→ RECORDS SUPPLIED:
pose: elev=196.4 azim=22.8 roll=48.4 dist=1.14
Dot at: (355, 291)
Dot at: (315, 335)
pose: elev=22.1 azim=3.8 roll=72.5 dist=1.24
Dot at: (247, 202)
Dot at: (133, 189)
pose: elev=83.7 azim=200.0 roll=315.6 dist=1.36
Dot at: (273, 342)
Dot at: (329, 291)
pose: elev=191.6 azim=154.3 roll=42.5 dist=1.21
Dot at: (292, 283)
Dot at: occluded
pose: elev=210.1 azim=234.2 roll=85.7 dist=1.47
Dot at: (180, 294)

→ PROBLEM: Turn every line of the material above into a JSON list of strings, one string per line, leaving out any blank lines.

→ EXERCISE ANSWER:
[
  "pose: elev=196.4 azim=22.8 roll=48.4 dist=1.14",
  "Dot at: (355, 291)",
  "Dot at: (315, 335)",
  "pose: elev=22.1 azim=3.8 roll=72.5 dist=1.24",
  "Dot at: (247, 202)",
  "Dot at: (133, 189)",
  "pose: elev=83.7 azim=200.0 roll=315.6 dist=1.36",
  "Dot at: (273, 342)",
  "Dot at: (329, 291)",
  "pose: elev=191.6 azim=154.3 roll=42.5 dist=1.21",
  "Dot at: (292, 283)",
  "Dot at: occluded",
  "pose: elev=210.1 azim=234.2 roll=85.7 dist=1.47",
  "Dot at: (180, 294)"
]